Text passage:
□ □ □ □

TO OUR CHILDREN AND GRANDCHILDREN: DO NOT READ THIS UNTIL CHRISTMAS!
Thanksgiving
I remember learning about a piano term called a rolled chord, where the notes of the chord are not played all at once, but one at a time in succession. I’d heard them played before, but I did not know the term. I just thought it was a jazz thing.
This year Kim and I are having a Rolled Thanksgiving. We decided not to invite anyone to dinner because of our vulnerability to the pandemic, and for the same reason we declined Scott’s invitation for a large Thanksgiving event, one that ended up including 19 people in what appeared, from the photos, to be a super-spread.
Instead, we had an elegant candlelight chicken dinner about a week before Thanksgiving. Just the two of us. We toasted with wine and thanked each other. Then, the day after Thanksgiving, we picked up a gourmet turkey dinner prepared at one of our favorite Traverse City restaurants, S2S (Sugar to Salt). We took it home and reheated it, and the leftovers will keep on giving. On Thanksgiving Day itself we reheated some frozen pasties, a Northern Michigan specialty that will probably not become our new Thanksgiving tradition.
But that’s just about food. Thanksgiving is really about thanks and giving. Yes, we made a donation to a local foodbank after watching news reports on the long lines of people who could not afford food. And no, we did not volunteer to work there – the pandemic, etc. And though I’ve given blood regularly for years, these days I have stopped, guiltily, because of the risks I might bring home. How else to give?

□ □ □ □

Task requirements:
(1) Condense the paragraph of the Thanksgiving piece that begins "Instead, we had an elegant candlelight chicken dinner" into a short bulleted list that keeps its main facts.
(2) Write out the passage of the Thanksgiving piece from "This year Kim" to "new Thanksgiving tradition.", word for word.
These rows have no connection to the Thanksgiving piece.

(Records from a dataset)

□ □ □ □

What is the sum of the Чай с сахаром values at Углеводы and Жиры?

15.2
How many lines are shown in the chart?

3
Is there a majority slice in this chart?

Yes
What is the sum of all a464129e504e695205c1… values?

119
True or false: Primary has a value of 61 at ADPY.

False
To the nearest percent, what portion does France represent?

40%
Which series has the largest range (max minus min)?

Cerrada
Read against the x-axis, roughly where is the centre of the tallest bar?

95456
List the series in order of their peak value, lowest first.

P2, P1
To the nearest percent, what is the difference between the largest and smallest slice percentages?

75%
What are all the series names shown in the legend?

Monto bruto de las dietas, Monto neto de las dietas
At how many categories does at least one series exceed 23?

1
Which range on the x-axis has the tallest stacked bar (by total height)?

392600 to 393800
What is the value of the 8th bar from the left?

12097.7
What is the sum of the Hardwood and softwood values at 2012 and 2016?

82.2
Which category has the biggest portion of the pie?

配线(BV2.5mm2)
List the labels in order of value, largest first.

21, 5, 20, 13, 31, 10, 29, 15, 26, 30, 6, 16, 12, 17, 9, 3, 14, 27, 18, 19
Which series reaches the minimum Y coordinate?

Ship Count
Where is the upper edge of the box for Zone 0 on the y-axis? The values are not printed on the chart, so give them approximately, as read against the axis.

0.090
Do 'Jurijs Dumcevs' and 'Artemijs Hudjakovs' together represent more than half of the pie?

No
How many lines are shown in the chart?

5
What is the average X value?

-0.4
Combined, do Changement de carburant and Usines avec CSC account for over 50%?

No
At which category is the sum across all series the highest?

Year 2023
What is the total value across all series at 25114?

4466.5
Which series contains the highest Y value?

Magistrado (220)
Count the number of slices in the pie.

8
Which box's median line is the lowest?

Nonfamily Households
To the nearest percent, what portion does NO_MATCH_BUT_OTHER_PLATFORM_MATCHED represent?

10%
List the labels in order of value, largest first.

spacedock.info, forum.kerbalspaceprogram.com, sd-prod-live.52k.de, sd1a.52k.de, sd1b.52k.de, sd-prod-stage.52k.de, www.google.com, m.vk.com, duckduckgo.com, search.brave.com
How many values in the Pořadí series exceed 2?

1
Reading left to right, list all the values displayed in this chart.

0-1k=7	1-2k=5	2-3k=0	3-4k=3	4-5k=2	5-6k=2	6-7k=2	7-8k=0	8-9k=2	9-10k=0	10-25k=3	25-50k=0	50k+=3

□ □ □ □

Solution set:
(1)
- About a week before Thanksgiving, the two of them had an elegant candlelight chicken dinner, toasting with wine and thanking each other.
- The day after Thanksgiving, they picked up a gourmet turkey dinner from S2S (Sugar to Salt), a favorite Traverse City restaurant, and reheated it at home, with leftovers to spare.
- On Thanksgiving Day itself, they reheated frozen pasties, a Northern Michigan specialty that probably won't become a new tradition.

(2)
This year Kim and I are having a Rolled Thanksgiving. We decided not to invite anyone to dinner because of our vulnerability to the pandemic, and for the same reason we declined Scott’s invitation for a large Thanksgiving event, one that ended up including 19 people in what appeared, from the photos, to be a super-spread.
Instead, we had an elegant candlelight chicken dinner about a week before Thanksgiving. Just the two of us. We toasted with wine and thanked each other. Then, the day after Thanksgiving, we picked up a gourmet turkey dinner prepared at one of our favorite Traverse City restaurants, S2S (Sugar to Salt). We took it home and reheated it, and the leftovers will keep on giving. On Thanksgiving Day itself we reheated some frozen pasties, a Northern Michigan specialty that will probably not become our new Thanksgiving tradition.